Wealth Management — February 4, 2021
What Happened in the Markets?
- US stocks traded higher on Thursday as the S&P 500 rose 1.1% to close at 3,872. With the rally, the index is now up 3.1% year to date.
- US equities rose for the fourth straight session as the S&P 500 has now recouped all of last week's losses with the index closing at a new all-time high. Markets may have gotten a lift from strong data on Thursday, with weekly jobless claims coming in better than expected and a number of strong corporate earnings reports overnight. Jobs data will remain in focus with the release of the January non-farm payrolls report Friday morning.
- Ten of the 11 S&P 500 sectors finished the session higher, with Financials (+2.3%) and Information Technology (+1.6%) outperforming the broader market, while Health Care (+0.4%) and Materials (-0.5%) lagged the broader market.
- Rates were mixed across the curve, with the 10-year Treasury flat on the day, closing at 1.14% as of the 4 p.m. equity market close. Gold fell 2.2%, while WTI oil was higher, at over $56 per barrel. The US dollar rose modestly in the trading session, as measured by the US Dollar Index.
Catalysts for Market Move
US stocks rose on Thursday as the S&P 500 gained 1.1%. After the index recorded its worst week in three months last week, markets have snapped back this week, and the now four-day rally has seen the S&P 500 claw back last week's losses to close at a new all-time high. This week's rally comes as volatility has normalized following a spike in volatility last week as a surge in highly shorted stocks appeared to put pressure on markets more broadly. Strong economic data this week, as well as a string of earnings beats from several large-cap companies through Q4 earnings season, appears to be buoying sentiment. Additionally, optimism surrounding a potential fiscal package in Washington has also been growing, and has likely contributed to this week's rally. Outside of the equity market, cross-asset action also reflects this optimism, with long-end Treasury yields moving higher this week and commodities rallying. Crude oil has been notably strong, with the WTI crude oil contract trading above $56 per barrel today for the first time in more than a year. Looking ahead, focus will be on Friday morning's January non-farm payrolls release, with consensus expectations calling for the US labor market to have added 100,000 jobs last month.

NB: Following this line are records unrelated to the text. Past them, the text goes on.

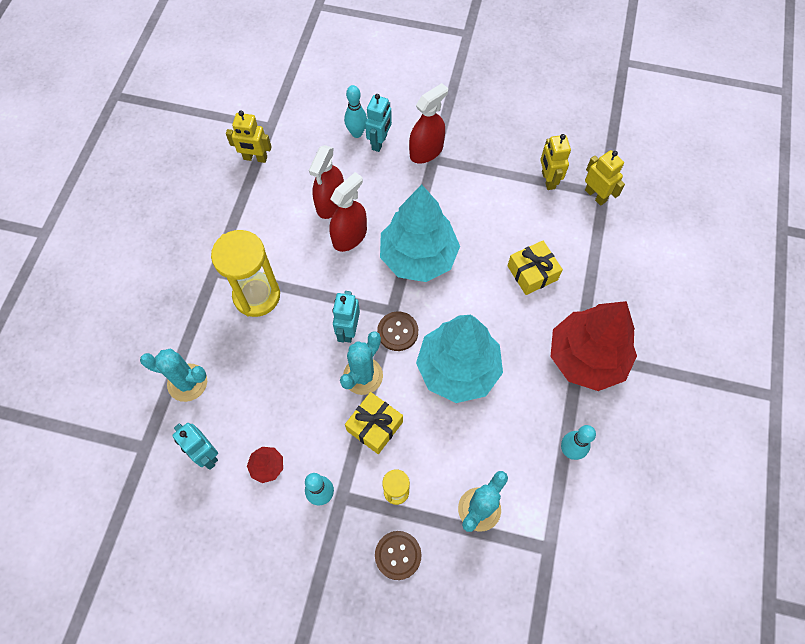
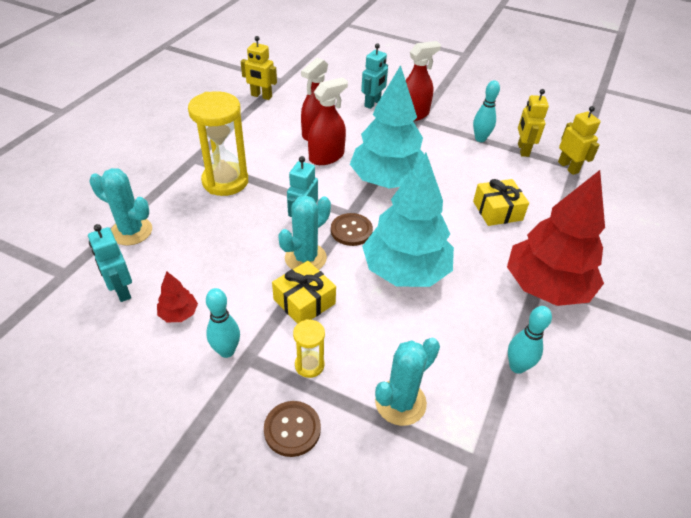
camera: 10 degrees right, 20 degrees down
(357, 133) = (354, 95): turquoise bowling pin -> turquoise bowling pin (480, 139)

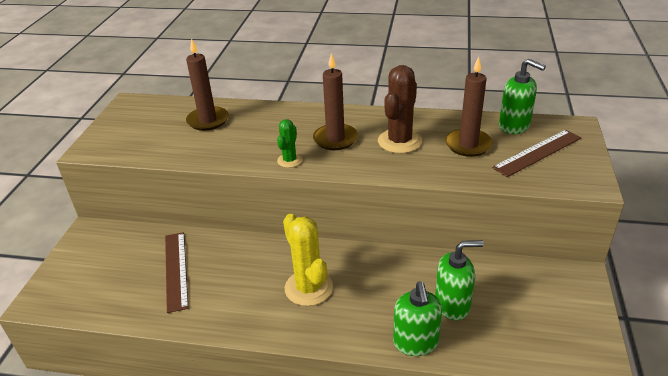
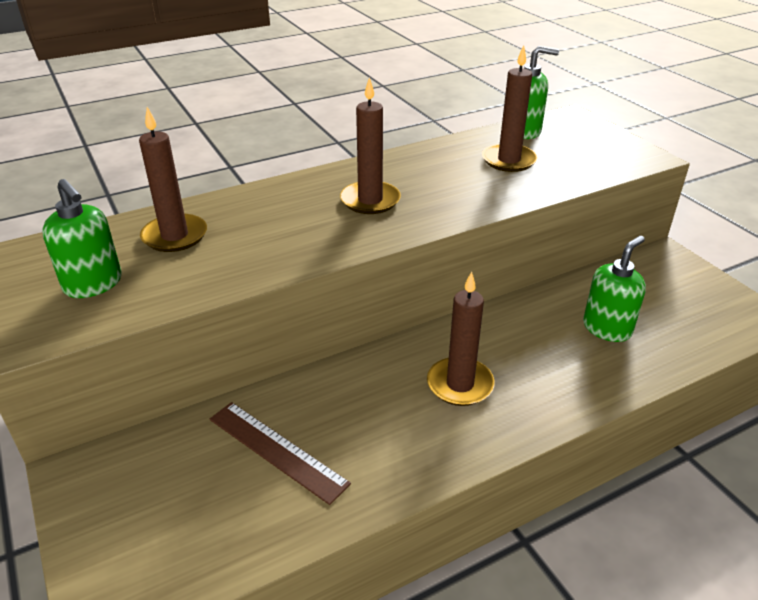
camera: 40 degrees left, 0 degrees up
(289, 160) = (349, 240): green cactus -> none
(308, 288) = (460, 384): yellow cactus -> brown candle
(399, 141) = (441, 179): brown cactus -> none
(416, 343) = (620, 379): green soap dispenser -> green soap dispenser (93, 284)
(537, 153) = (575, 147): brown ruler -> none

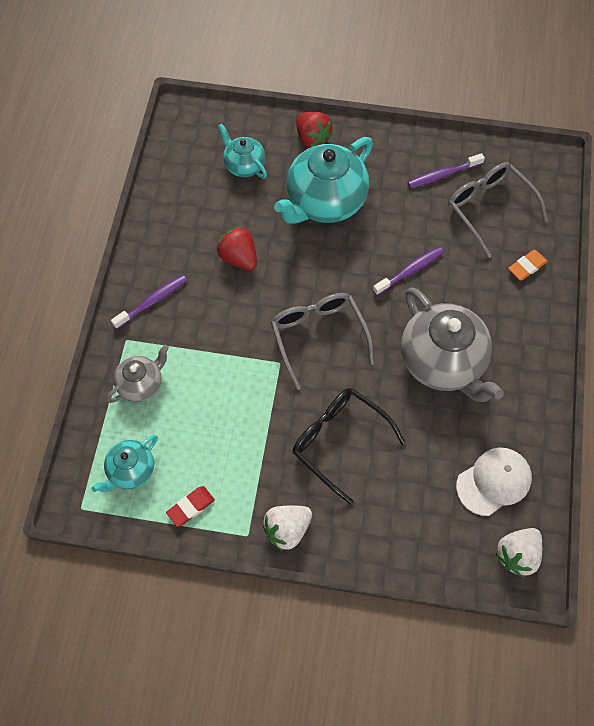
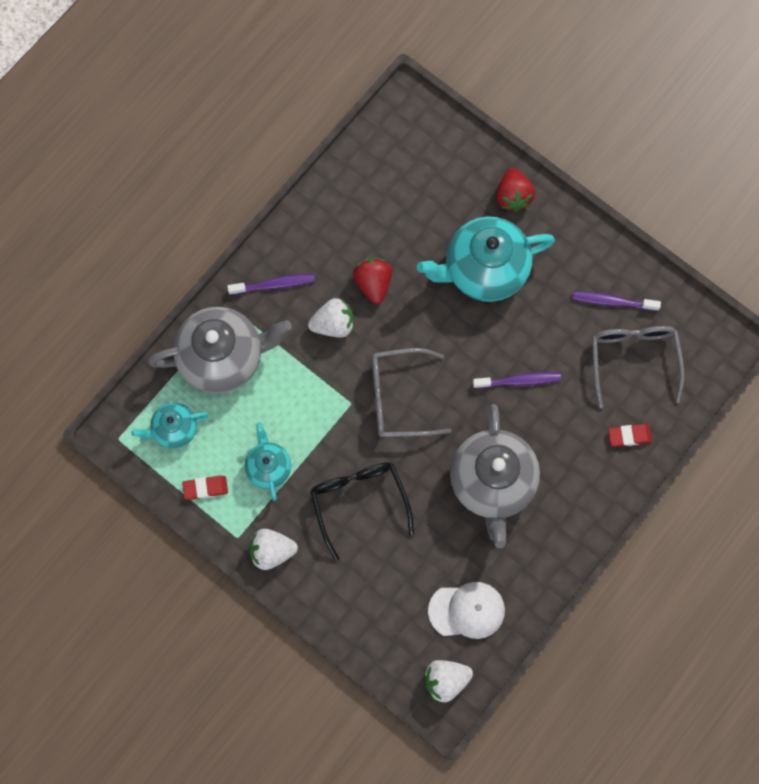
camera: 30 degrees right, 10 degrees up
(141, 384) = (223, 357): grey teapot -> grey teapot, size x1.89
(224, 307) = (333, 324): none -> white strawberry
(244, 165) = (432, 191): turquoise teapot -> turquoise teapot (268, 467)
(318, 336) = (399, 398): grey glasses -> grey glasses turned 105 degrees counterclockwise
(527, 266) = (629, 436): orange eraser -> red eraser

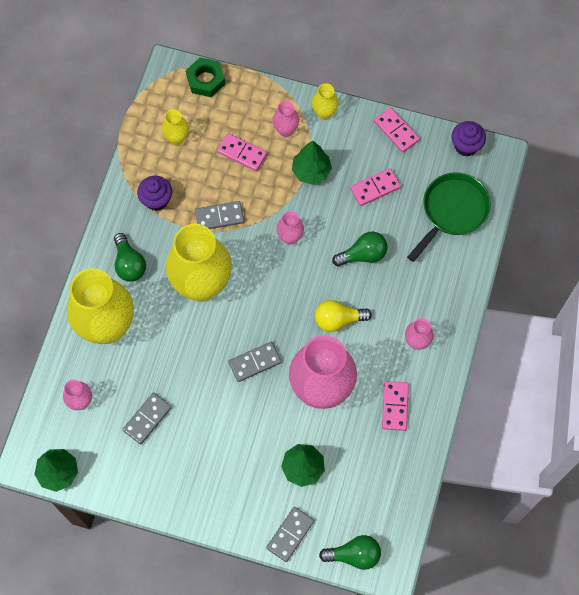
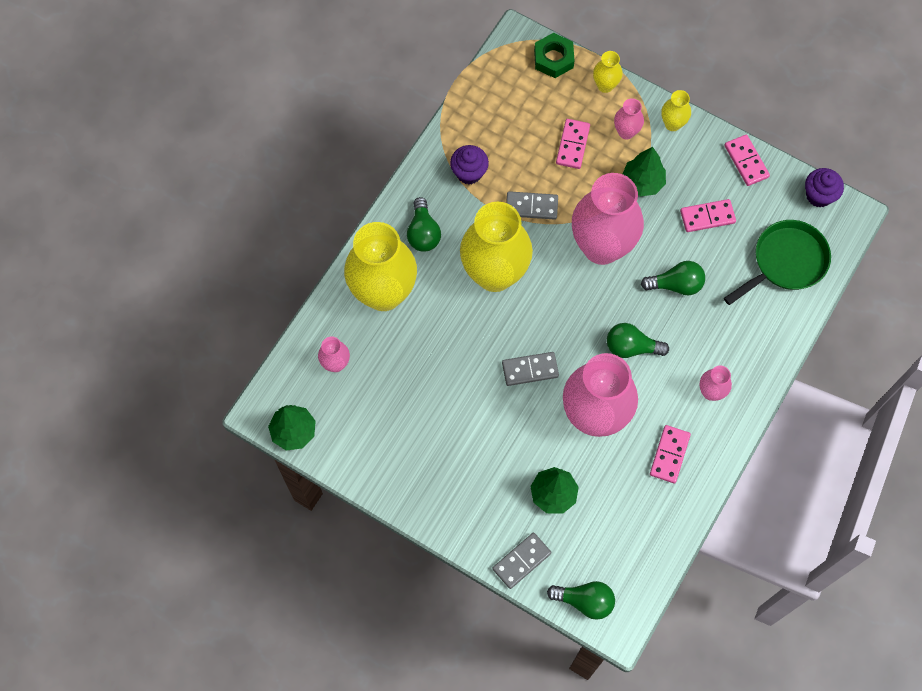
camera: 15 degrees right, 0 degrees up
(147, 419) = (401, 400): grey domino -> none
(177, 138) = (507, 113): yellow vase -> yellow vase (605, 85)
(242, 153) = (573, 145): pink domino -> pink domino turned 60 degrees clockwise
(290, 237) = (601, 247): pink vase -> pink vase, size x2.29
(338, 320) = (631, 347): yellow light bulb -> green light bulb

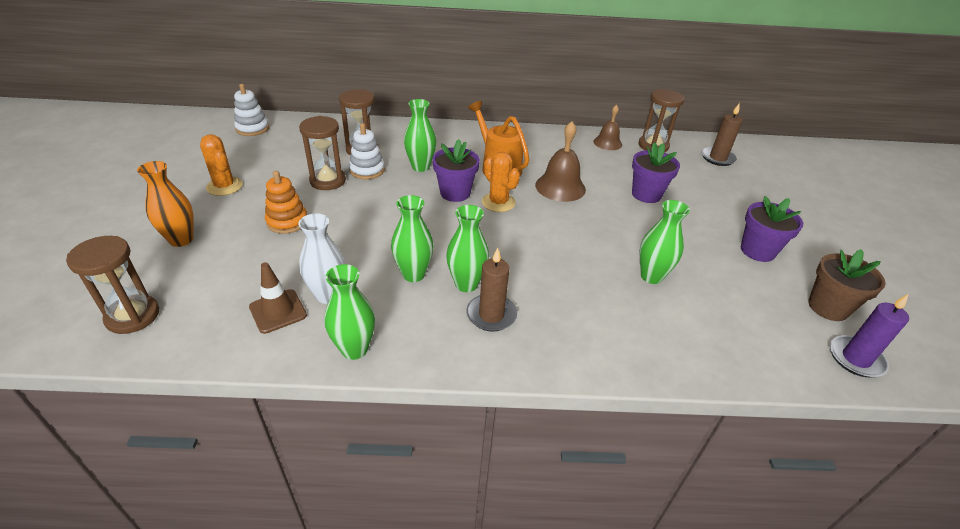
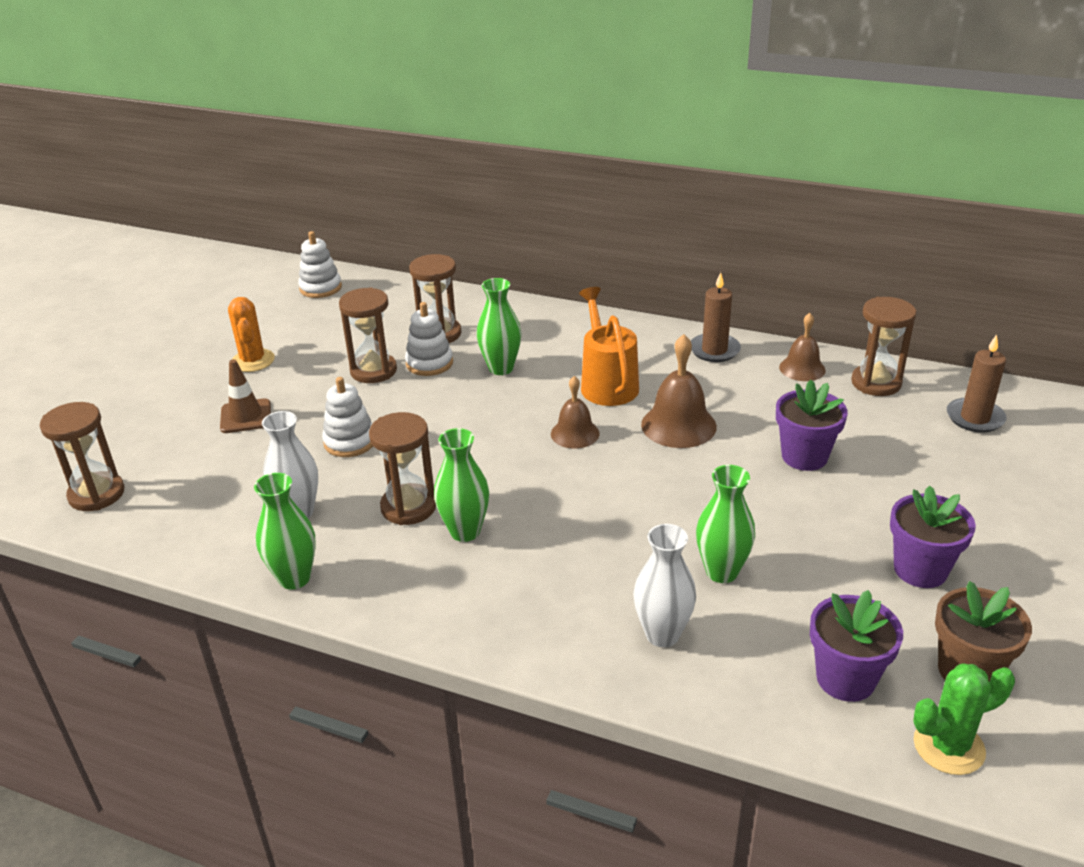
camera: 25 degrees right, 5 degrees down
(181, 240) = (178, 418): orange vase -> none
(278, 311) = (237, 519): brown traffic cone -> brown traffic cone (246, 416)
(287, 221) = (300, 416): orange stacking toy -> none
(339, 234) = (350, 442): none -> white stacking toy
(413, 274) = (408, 507): green vase -> brown hourglass
(455, 193) = (524, 411): purple flower pot -> purple flower pot (845, 679)
(491, 315) = (472, 574): brown candle -> brown candle (714, 350)
(498, 202) = (575, 433): orange cactus -> brown bell
(645, 327) = (662, 634): none -> white vase
(855, 359) = (948, 747): purple candle -> green cactus

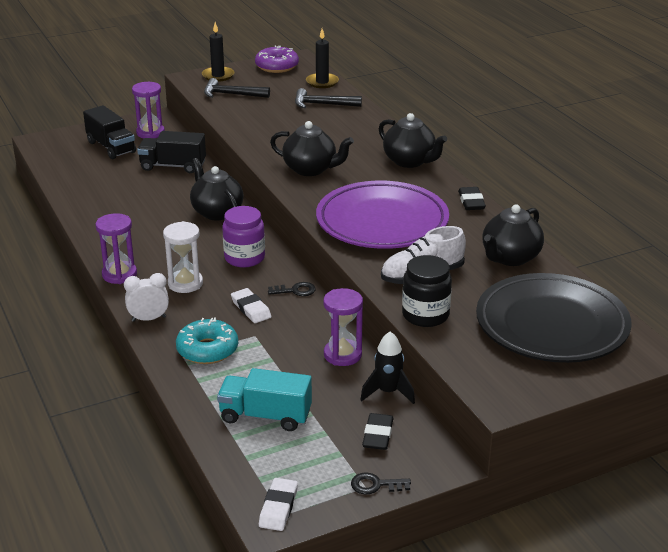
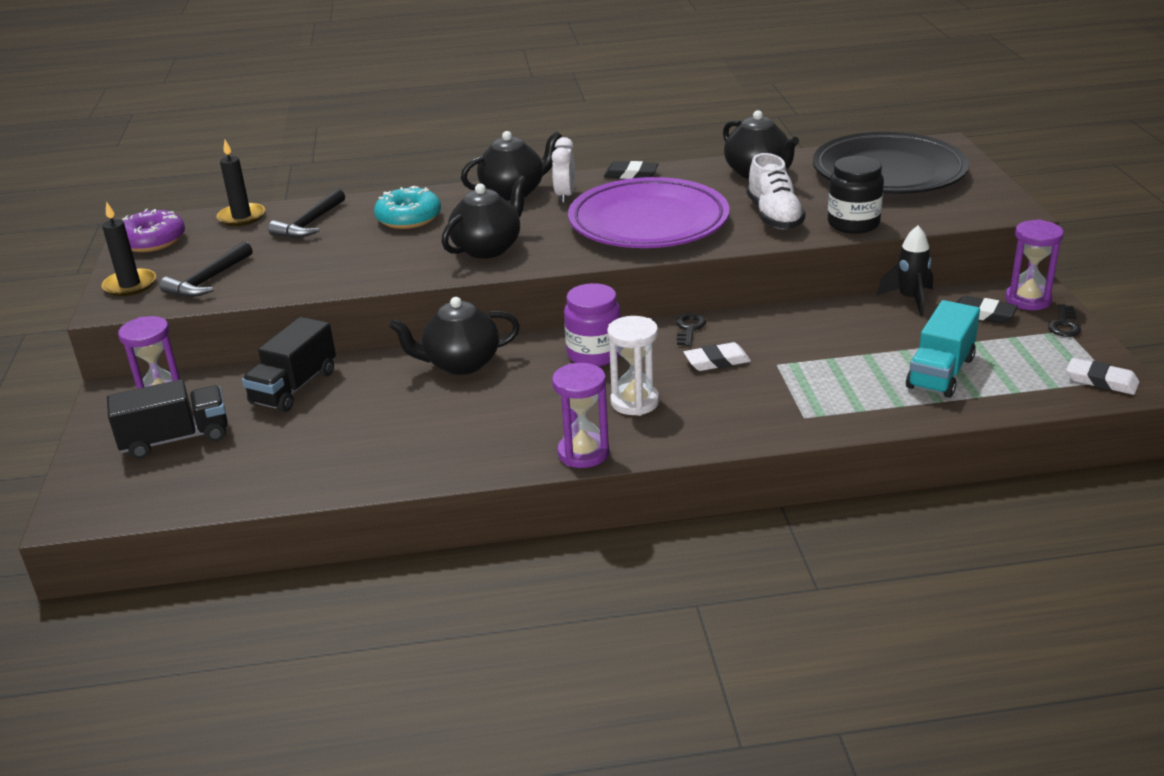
camera: 70 degrees left, 0 degrees up
(149, 319) = (709, 436): white clock -> white clock (565, 196)
(207, 350) = (797, 398): turquoise donut -> turquoise donut (409, 218)
(342, 355) = (834, 315): purple hourglass -> purple hourglass (1028, 300)

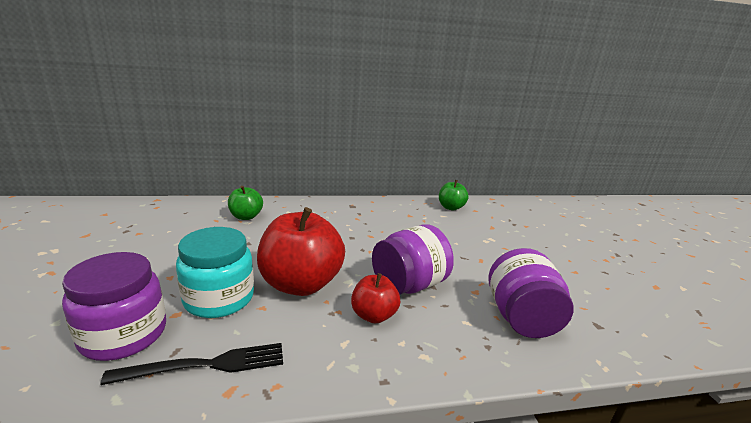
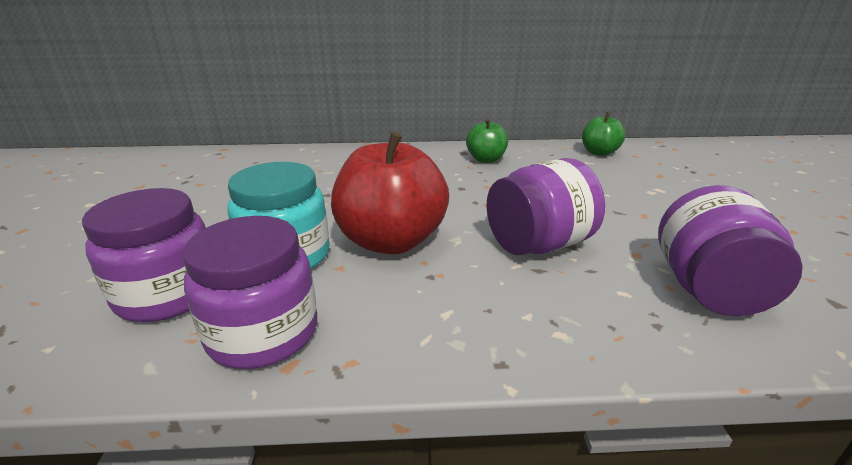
camera: 10 degrees right, 5 degrees up
(206, 365) = (263, 333): black fork -> purple jar
(246, 216) = (327, 165): green apple -> green apple (486, 159)
(373, 315) = (488, 280): red apple -> none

The Global Investment Committee’s Outlook
Record and unprecedented stimulus from both the Fed and Congress has unleashed a V-shaped recovery in global trade, manufacturing, goods retailing, and housing. That momentum, coupled with the resolution of the US Presidential election and much better-than-expected initial trial outcomes for COVID-19 vaccines, has lifted equity markets to new all-time highs. Although investors are correct to be concerned about index level valuations, which have reached multi-decade extremes at more than 22x forward earnings, the economic and profit dynamics in 2021 could support another 5%-10% gain to 3,900 for the S&P 500. Another round of fiscal stimulus, continuing Fed accommodation, and swelling pent-up demand for consumer services, may also support economic growth acceleration to 5%-6% real GDP, with inflation rebounding to more than 2%, a scenario that should support 27% year-over-year profit gains. However, optimal navigation of this burgeoning new business cycle will require care as Treasury rates are likely to move higher, creating a headwind for long-duration assets. In stocks, our preferences remain focused on quality and valuation support, attributes that remain in small caps, international stocks and cyclicals, including financials, which should benefit from the steeper yield curve. Dollar weakness is likely to continue as policy choices are debasing and relative growth outside the US becomes more compelling, supporting the case for emerging markets and commodities. In fixed income, the challenge is two-fold: Generating sufficient income, while also preserving capital, requires a diversified and active exposure, with our preference toward a mix of corporate credit (IG and HY), preferreds, leveraged loans, asset-backed securities, including select mortgage-backed, and dividend-paying stocks. Capital preservation and portfolio hedging from equity volatility may be achieved with a combination of cash and ultra-short duration instruments, and absolute return hedge funds. Real assets like gold, infrastructure and real estate for inflation support should be bought opportunistically.
Market data provided by Bloomberg.
Dow Jones Industrial Average (DJIA): A price-weighted average of 30 blue-chip stocks that are generally the leaders in their industry.
NASDAQ Composite Index: A broad-based capitalization-weighted index of stocks in all three NASDAQ tiers: Global Select, Global Market and Capital Market.
S&P 500 Index: The Standard & Poor's (S&P) 500 Index tracks the performance of 500 widely held, large-capitalization US stocks.
US Trade-Weighted Dollar Index: A weighted average of the foreign exchange value of the US dollar against a subset of the broad index currencies that circulate widely outside the US.
VIX: This is a trademarked ticker symbol for the Chicago Board Options Exchange Market Volatility Index, a popular measure of the implied volatility of S&P 500 Index options. Often referred to as the fear index or the fear gauge, it represents one measure of the market’s expectation of stock market volatility over the next 30-day period.